HER3-DXd and trastuzumab deruxtecan (T-DXd) are antibody-drug-conjugates (ADCs) directed against HER3 and HER2, respectively. Both drugs have shown efficacy in patients (pt) with HR+/HER2- BC. Baseline HER3 protein or mRNA levels do not predict efficacy from HER3-DXd. Here, we aimed to evaluate the association of early response to HER3-DXd with HER2 levels. TOT-HER3 (NCT04610528), a window-of-opportunity trial, evaluated a single dose of HER3-DXd in 77 pts with untreated HR+/HER2- early BC in Part A (6.4 mg/kg) and 17 in Part B (5.6 mg/kg). Primary objective was CelTIL score [a surrogate of response that combines tumor cellularity and tumor-infiltrating lymphocytes] variation between baseline and day 21 tumor samples. Here, CelTIL response was defined as an absolute increase of 20 at day 21. HER2 expression was determined by immunohistochemistry (IHC). RNA and DNA were purified from baseline FFPE tumor samples and analyzed using the nCounter and the VHIO-300 NGS platforms, respectively. Logistic regression models and area under the ROC Curve (AUC) estimated the performance of HER2 IHC, mRNA or copy-number (CN) levels with CelTIL response. In TOT-HER3 Part A, HER2 IHC status was 32% HER2 0, 38% HER2 1+ and 30% HER2 2+. Distribution of high CelTIL responders was 40% in HER2 0, 45% in HER2 1+ and 13% in HER2 2+ (p=0.034). High ERBB2 mRNA and RNA-based HER2 amplicon signatures were significantly associated with low CelTIL response (ERBB2: Odds Ratio [OR]=0.34, p<0.001, AUC=0.71; and HER2 amplicon: OR=0.20, p=0.005, AUC=0.74).

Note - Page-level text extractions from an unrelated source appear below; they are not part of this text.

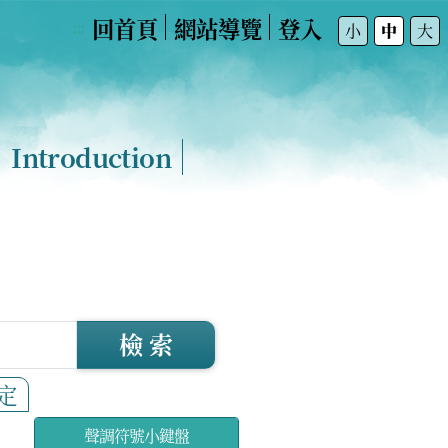
回首頁
網站導覽
登入
:::
小
中
大
Introduction
檢 索
定
聲調符號小鍵盤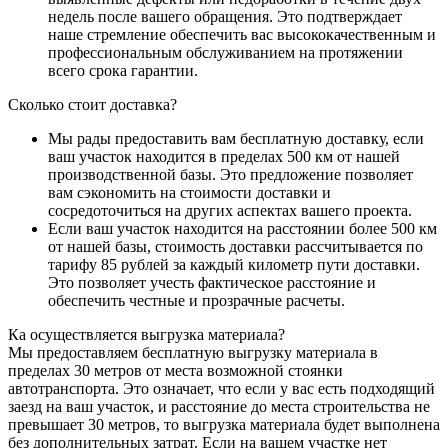
недель после вашего обращения. Это подтверждает
наше стремление обеспечить вас высококачественным и
профессиональным обслуживанием на протяжении
всего срока гарантии.
Сколько стоит доставка?
Мы рады предоставить вам бесплатную доставку, если
ваш участок находится в пределах 500 км от нашей
производственной базы. Это предложение позволяет
вам сэкономить на стоимости доставки и
сосредоточиться на других аспектах вашего проекта.
Если ваш участок находится на расстоянии более 500 км
от нашей базы, стоимость доставки рассчитывается по
тарифу 85 рублей за каждый километр пути доставки.
Это позволяет учесть фактическое расстояние и
обеспечить честные и прозрачные расчеты.
Ка осуществляется выгрузка материала?
Мы предоставляем бесплатную выгрузку материала в
пределах 30 метров от места возможной стоянки
автотранспорта. Это означает, что если у вас есть подходящий
заезд на ваш участок, и расстояние до места строительства не
превышает 30 метров, то выгрузка материала будет выполнена
без дополнительных затрат. Если на вашем участке нет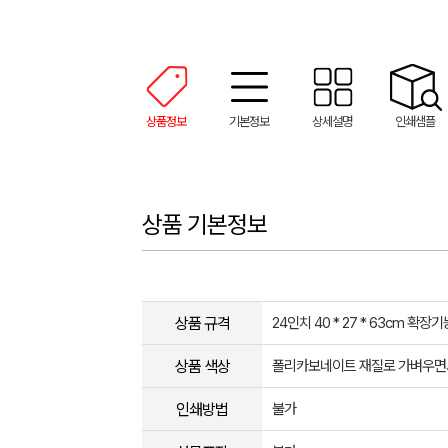
상품정보
기본정보
상세설명
인쇄샘플
상품 기본정보
상품 규격
24인치 40 * 27 * 63cm 확장
상품 색상
폴리카보네이트 재질로 가벼우면서
인쇄방법
불가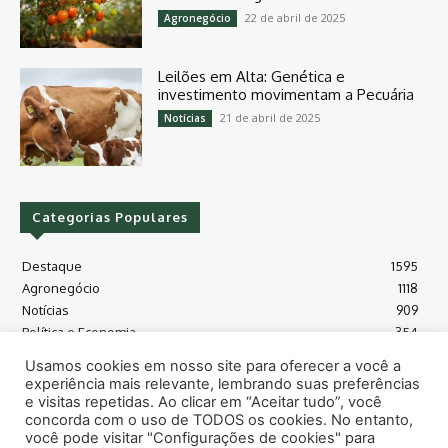
22 de abril de 2025
Agronegócio
Leilões em Alta: Genética e
investimento movimentam a Pecuária
21 de abril de 2025
Notícias
Categorias Populares
Destaque
1595
Agronegócio
1118
Notícias
909
Política e Economia
354
Políticas Agrícola
175
Usamos cookies em nosso site para oferecer a você a
Máquinas e Tecnologia
128
experiência mais relevante, lembrando suas preferências
Grãos - soja e milho
118
e visitas repetidas. Ao clicar em “Aceitar tudo”, você
concorda com o uso de TODOS os cookies. No entanto,
Meio Ambiente
115
você pode visitar "Configurações de cookies" para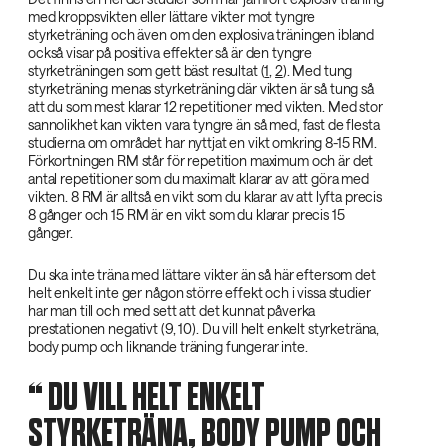
med kroppsvikten eller lättare vikter mot tyngre
styrketräning och även om den explosiva träningen ibland
också visar på positiva effekter så är den tyngre
styrketräningen som gett bäst resultat (
1
,
2
). Med tung
styrketräning menas styrketräning där vikten är så tung så
att du som mest klarar 12 repetitioner med vikten. Med stor
sannolikhet kan vikten vara tyngre än så med, fast de flesta
studierna om området har nyttjat en vikt omkring 8-15 RM.
Förkortningen RM står för repetition maximum och är det
antal repetitioner som du maximalt klarar av att göra med
vikten. 8 RM är alltså en vikt som du klarar av att lyfta precis
8 gånger och 15 RM är en vikt som du klarar precis 15
gånger.
Du ska inte träna med lättare vikter än så här eftersom det
helt enkelt inte ger någon större effekt och i vissa studier
har man till och med sett att det kunnat påverka
prestationen negativt (9, 10). Du vill helt enkelt styrketräna,
body pump och liknande träning fungerar inte.
‌ DU VILL HELT ENKELT
STYRKETRÄNA, BODY PUMP OCH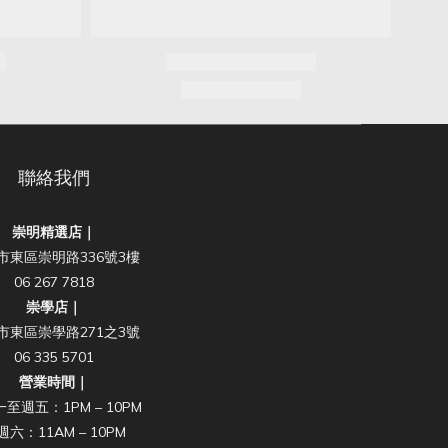
聯絡我們
崇明精選店｜
市東區崇明路336號3樓
06 267 7818
崇學店｜
市東區崇學路271之3號
06 335 5701
營業時間｜
至週五：1PM – 10PM
週六：11AM – 10PM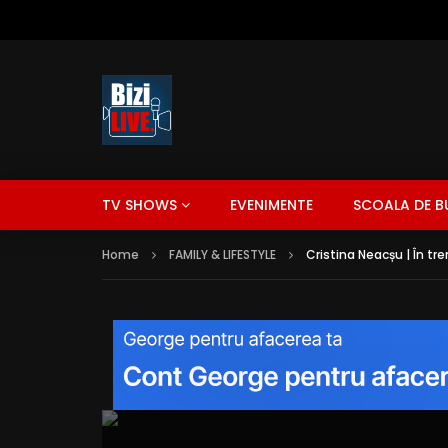
TV SHOWS
EVENIMENTE
SCOALA DE B
Home
FAMILY & LIFESTYLE
Cristina Neacșu | În tr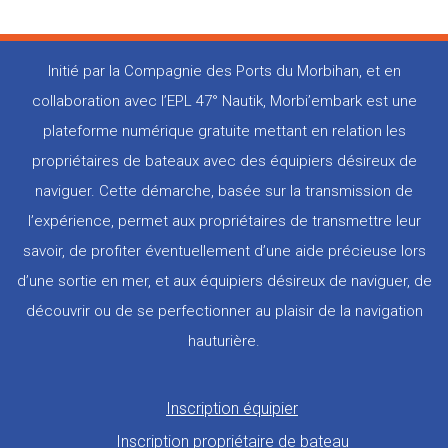
Initié par la Compagnie des Ports du Morbihan, et en
collaboration avec l’EPL 47° Nautik, Morbi’embark est une
plateforme numérique gratuite mettant en relation les
propriétaires de bateaux avec des équipiers désireux de
naviguer. Cette démarche, basée sur la transmission de
l’expérience, permet aux propriétaires de transmettre leur
savoir, de profiter éventuellement d’une aide précieuse lors
d’une sortie en mer, et aux équipiers désireux de naviguer, de
découvrir ou de se perfectionner au plaisir de la navigation
hauturière.
Pied
Inscription équipier
de
Inscription propriétaire de bateau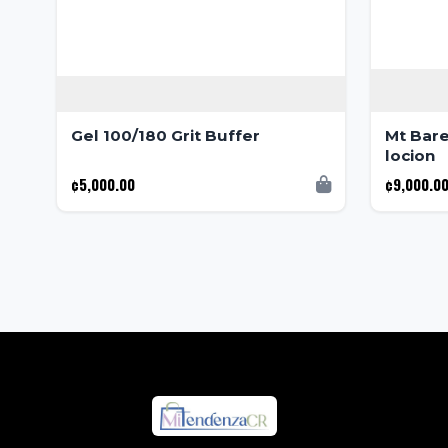
Gel 100/180 Grit Buffer
Mt Bar
locion
¢5,000.00
¢9,000.0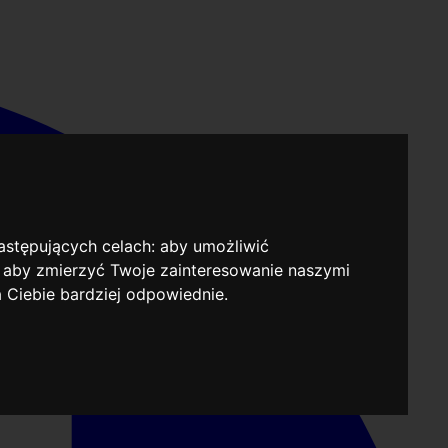
następujących celach:
aby umożliwić
,
aby zmierzyć Twoje zainteresowanie naszymi
a Ciebie bardziej odpowiednie
.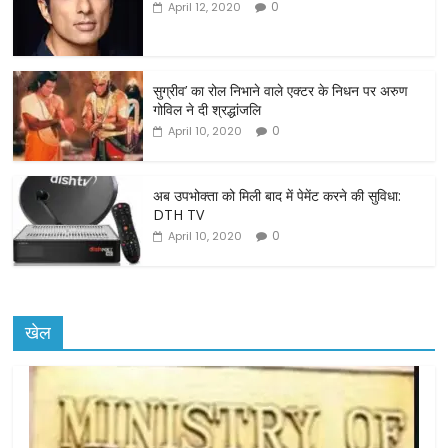
0
April 12, 2020
b
o
o
सुग्रीव’ का रोल निभाने वाले एक्टर के निधन पर अरुण
गोविल ने दी श्रद्धांजलि
k
0
April 10, 2020
अब उपभोक्ता को मिली बाद में पेमेंट करने की सुविधा:
DTH TV
0
April 10, 2020
खेल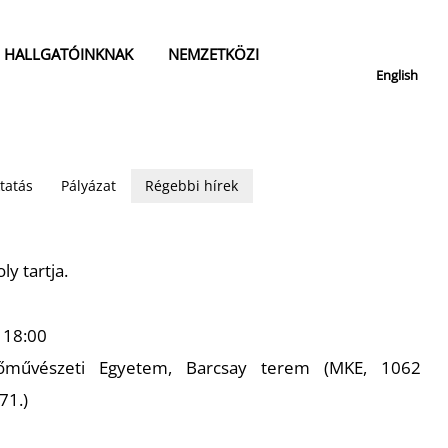
HALLGATÓINKNAK
NEMZETKÖZI
English
tatás
Pályázat
Régebbi hírek
ly tartja.
, 18:00
őművészeti Egyetem, Barcsay terem (MKE, 1062
71.)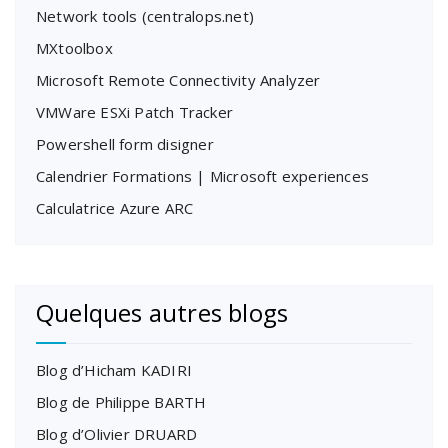
Network tools (centralops.net)
MXtoolbox
Microsoft Remote Connectivity Analyzer
VMWare ESXi Patch Tracker
Powershell form disigner
Calendrier Formations | Microsoft experiences
Calculatrice Azure ARC
Quelques autres blogs
Blog d’Hicham KADIRI
Blog de Philippe BARTH
Blog d’Olivier DRUARD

The association of ERBB2 mRNA with CelTIL response was independent of HER2 IHC expression (p=0.002), PAM50 subtype (p=0.001) or proliferation (p=0.003). High HER2 CN signal was found associated with low CelTIL response (p=0.005). The association of HER2 IHC and ERBB2 mRNA with CelTIL response will be independently validated in TOT-HER3 Part B. Low HER2 IHC, mRNA or CN levels in early-stage HR+/HER2- BC are associated with high response to HER3-DXd. HER3-DXd might be highly active in HR+ BC with very low HER2 levels, thereby offering a new therapeutic paradigm to this subset of patients.